[Info-vax] Interesting View of Graphics Driver Futures

Stephen Hoffman seaohveh at hoffmanlabs.invalid
Thu Jun 16 09:24:38 EDT 2016


On 2016-06-16 04:15:01 +0000, lawrencedo99 at gmail.com said:

> On Saturday, May 7, 2016 at 3:00:21 PM UTC+12, IanD wrote:
>> I think it was about at this time I also realised how disjointed linux 
>> support was. Hundreds to 1000's of posts to go over, searching for that 
>> elusive post where someone had the same card, same system and config 
>> and then could communicate without being so terse that only a linux 
>> guru could understand

Ayup.   But also try doing some of that same configuration and 
controller research with OpenVMS.   Figuring out what's supported on 
OpenVMS isn't getting any easy, either.  And the support matrix is a 
lot smaller than what Linux supports.   The SPDs omit more than a 
little, SPOCK AFAICT isn't being kept particularly current and looks to 
be headed for replacement, and the QuickSpecs don't always get updated 
for changes in OS support, and the HPE search engine seemingly couldn't 
find itself if you spotted it the URL.   Which usually then means 
direct contact with the escalation technical support and engineering 
teams, when you're trying to figure out if specific (for instance) HPE 
storage hardware is supported with HPE OpenVMS.

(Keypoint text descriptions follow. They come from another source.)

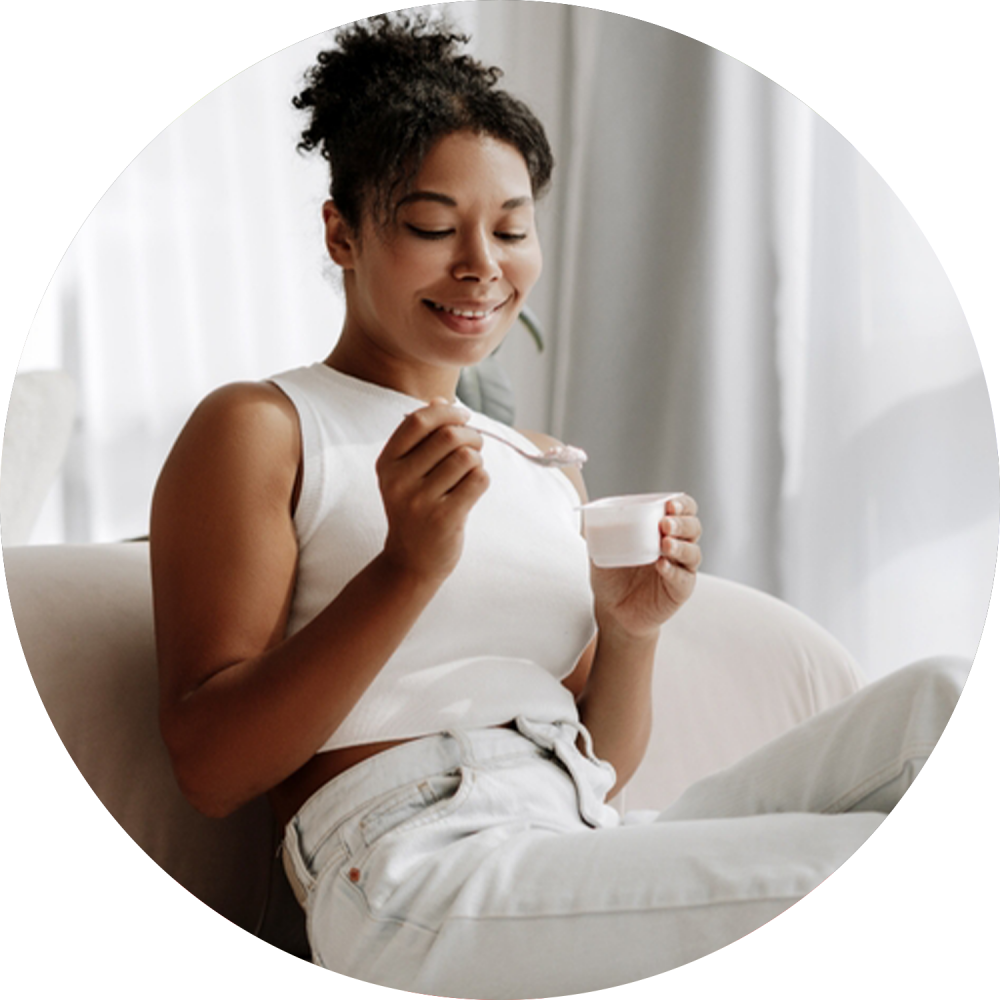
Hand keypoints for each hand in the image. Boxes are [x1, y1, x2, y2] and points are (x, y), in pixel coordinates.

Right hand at [376, 398, 488, 581]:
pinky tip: (472, 488)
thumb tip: (441, 400)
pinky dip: (482, 478)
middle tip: (475, 446)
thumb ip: (422, 436)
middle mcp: (399, 481)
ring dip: (477, 459)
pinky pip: (478, 480)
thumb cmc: (415, 507)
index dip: (447, 412)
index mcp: (387, 463)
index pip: (418, 421)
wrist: (411, 561)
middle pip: (449, 436)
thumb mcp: (407, 472)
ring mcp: (420, 502)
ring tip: (471, 470)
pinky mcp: (444, 519)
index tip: (463, 417)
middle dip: (471, 436)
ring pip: (467, 457)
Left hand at [590, 493, 701, 639]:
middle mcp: (677, 546)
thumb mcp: (602, 549)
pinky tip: (661, 565)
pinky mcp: (679, 590)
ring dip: (680, 546)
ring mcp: (680, 568)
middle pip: (693, 528)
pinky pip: (683, 578)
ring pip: (692, 552)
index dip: (682, 504)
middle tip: (664, 524)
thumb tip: (587, 512)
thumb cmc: (611, 575)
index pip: (684, 510)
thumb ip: (600, 530)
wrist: (612, 610)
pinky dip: (673, 570)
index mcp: (662, 530)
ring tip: (664, 543)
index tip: (669, 505)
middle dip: (681, 523)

>> This is what set VMS support apart imo. Helpful and clearly articulated 
>> and with actual examples
> 
> Question of scaling, I guess: Linux has to deal with a several orders 
> of magnitude greater combination of possible hardware configurations 
> than VMS does.

Performance scaling, too.  OpenVMS was advertised with the "desktop to 
data center" tag line, but that range has increased substantially in 
recent years.  From mobile supplanting more than a little of the 
desktop use to far larger data centers orders of magnitude larger than 
clusters can provide, OpenVMS hasn't kept up.